## Page-level text extractions:
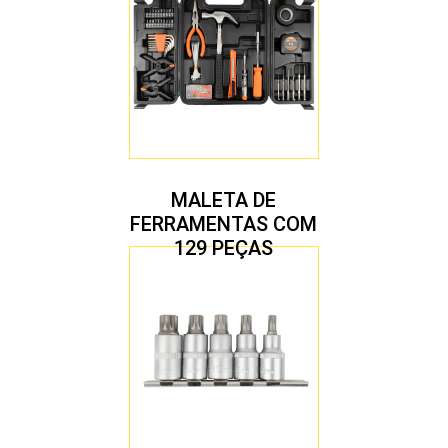
MALETA DE
FERRAMENTAS COM
129 PEÇAS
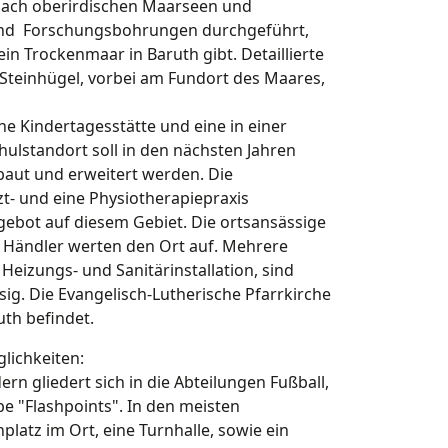
nach oberirdischen Maarseen und
and Forschungsbohrungen durchgeführt,
ein Trockenmaar in Baruth gibt. Detaillierte
 Steinhügel, vorbei am Fundort des Maares,
ne Kindertagesstätte und eine in einer
lstandort soll in den nächsten Jahren
aut und erweitert werden. Die
t- und eine Physiotherapiepraxis
gebot auf diesem Gebiet. Die ortsansässige
le Händler werten den Ort auf. Mehrere
 Heizungs- und Sanitärinstallation, sind
g. Die Evangelisch-Lutherische Pfarrkirche
uth befindet.
glichkeiten:
ern gliedert sich in die Abteilungen Fußball,
e "Flashpoints". In den meisten
latz im Ort, eine Turnhalle, sowie ein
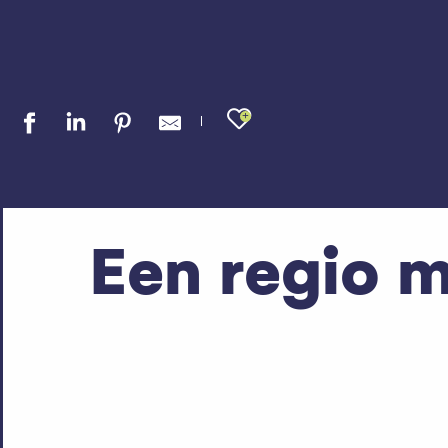
Ajouter aux fav
Een regio m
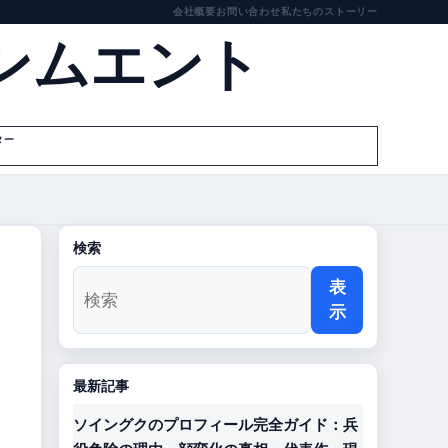
会社概要
お問い合わせ
私たちのストーリー
ンムエント
ター
検索
表
示
最新記事
ソイングクのプロフィール完全ガイド：兵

## Your task:
Copy exactly and only this span: the line with "ern gliedert sich" through the final line of the entries, both ends included, with the pictures left out.

## Written answer:
ern gliedert sich in die Abteilungen Fußball,
e "Flashpoints". In den meisten
latz im Ort, eine Turnhalle, sowie ein
Ajouter aux fav
Een regio m
会社概要
お問い合わせ
私たちのストーリー
ンムエント
ター
検索
表
示
最新記事
ソイングクのプロフィール完全ガイド：兵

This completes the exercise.